### Provided text:
Content starts
Co-occurrence of Protein Crotonylation and 2-Hydroxyisobutyrylation in the Proteome of End-Stage Renal Disease

[Image: see text] End-stage renal disease (ESRD) is gradually becoming a major public healthcare burden worldwide. Post-translational modifications carrying epigenetic information play a crucial role in the pathogenesis of many chronic diseases. We performed lysine crotonylation (KCr) and lysine 2-hydroxyisobutyrylation (Khib) analyses with liquid chromatography–tandem mass spectrometry to obtain a comprehensive profile and reveal the specific pathogenesis of peripheral blood mononuclear cells in ESRD patients. 218 overlap proteins among differentially modified proteins (DMPs) of both 2-hydroxyisobutyrylation and crotonylation were identified. KEGG analysis enriched pathways of protein processing in endoplasmic reticulum (ER) and glycolysis/gluconeogenesis which is closely related with cell apoptosis. In Bip, a master regulator in the ER, eight sites were identified as having both KCr and Khib modifications. Five differentially KCr modification sites and three differentially Khib-modified sites were detected between ESRD patients and normal controls. Besides Bip, other proteins (GRP94, CNX, CRT, PDIs, GlcII, ERP57, Bap31, Hsp70, and Hsp90) happened both KCr and Khib modifications. Nine DMPs having both KCr and Khib modifications were related to the glycolysis/gluconeogenesis pathway containing two key regulatory enzymes of hexokinase-1 and pyruvate kinase. The two most abundant dual modification proteins were ENO1 and PGK1 with 15 sites and 8 sites, respectively. Lysine residue K228 with both KCr and Khib modifications in ENO1 was on its surface and made it accessible for p300 mediating dynamic modifications. Overall, we hypothesize that KCr and Khib comodifications may influence the number of immunocytes and further induce immune senescence in ESRD patients through the glycolysis/gluconeogenesis pathway and protein processing in the ER process, which may be a potential therapeutic direction in the future.
Content ends
### Exercise prompt:
Check each statement against the abstract above on crotonylation and 2-hydroxyisobutyrylation in end-stage renal disease, answering yes or no and quoting the words of the abstract that settle it. 1. Eight sites in Bip carry both KCr and Khib modifications. 2. ENO1 has 8 dual-modification sites. 3. The modification analyses were run on kidney tissue from ESRD patients.

### Data under study:
Content starts
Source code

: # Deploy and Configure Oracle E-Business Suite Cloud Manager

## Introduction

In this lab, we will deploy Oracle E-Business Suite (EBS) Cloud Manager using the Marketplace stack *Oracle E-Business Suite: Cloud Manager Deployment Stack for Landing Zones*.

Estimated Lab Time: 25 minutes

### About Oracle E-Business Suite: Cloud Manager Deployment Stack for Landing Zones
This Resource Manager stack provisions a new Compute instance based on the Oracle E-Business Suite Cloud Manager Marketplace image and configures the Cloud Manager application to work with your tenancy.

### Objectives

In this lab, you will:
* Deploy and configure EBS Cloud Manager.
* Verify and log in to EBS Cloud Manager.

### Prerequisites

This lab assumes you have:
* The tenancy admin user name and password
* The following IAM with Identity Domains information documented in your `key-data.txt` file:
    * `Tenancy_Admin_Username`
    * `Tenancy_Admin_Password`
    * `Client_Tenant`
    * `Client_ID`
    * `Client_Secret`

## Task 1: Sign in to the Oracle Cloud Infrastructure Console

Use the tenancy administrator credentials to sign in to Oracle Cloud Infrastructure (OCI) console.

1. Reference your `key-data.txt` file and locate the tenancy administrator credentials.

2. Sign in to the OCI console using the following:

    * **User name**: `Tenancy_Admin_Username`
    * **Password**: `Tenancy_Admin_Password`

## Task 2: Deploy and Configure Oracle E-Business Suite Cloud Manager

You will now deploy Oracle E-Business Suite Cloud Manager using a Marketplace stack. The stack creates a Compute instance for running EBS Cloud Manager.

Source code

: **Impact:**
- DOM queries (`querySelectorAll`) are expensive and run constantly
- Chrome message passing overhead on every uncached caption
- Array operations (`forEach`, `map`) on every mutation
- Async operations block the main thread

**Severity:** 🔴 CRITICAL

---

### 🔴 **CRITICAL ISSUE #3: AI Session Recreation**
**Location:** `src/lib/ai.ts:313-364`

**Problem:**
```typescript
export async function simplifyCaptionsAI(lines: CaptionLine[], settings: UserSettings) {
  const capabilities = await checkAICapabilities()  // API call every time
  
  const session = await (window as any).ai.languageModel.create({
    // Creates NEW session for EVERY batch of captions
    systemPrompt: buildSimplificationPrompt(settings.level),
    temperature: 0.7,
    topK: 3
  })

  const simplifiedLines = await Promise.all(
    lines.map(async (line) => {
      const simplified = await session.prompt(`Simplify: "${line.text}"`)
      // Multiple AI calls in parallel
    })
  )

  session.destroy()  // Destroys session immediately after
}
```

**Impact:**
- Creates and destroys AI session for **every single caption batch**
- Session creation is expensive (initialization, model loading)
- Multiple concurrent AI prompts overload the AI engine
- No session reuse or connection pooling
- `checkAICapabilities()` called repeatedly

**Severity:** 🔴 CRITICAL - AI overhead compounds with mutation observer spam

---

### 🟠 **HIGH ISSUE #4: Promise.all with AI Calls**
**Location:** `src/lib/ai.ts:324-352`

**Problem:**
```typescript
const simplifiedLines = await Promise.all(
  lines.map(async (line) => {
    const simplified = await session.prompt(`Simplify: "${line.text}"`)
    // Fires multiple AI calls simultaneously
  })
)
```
Content ends
### Your response:
1. Yes: "In Bip, a master regulator in the ER, eight sites were identified as having both KCr and Khib modifications."
2. No: "The two most abundant dual modification proteins were ENO1 and PGK1 with 15 sites and 8 sites, respectively."
3. No: "reveal the specific pathogenesis of peripheral blood mononuclear cells in ESRD patients"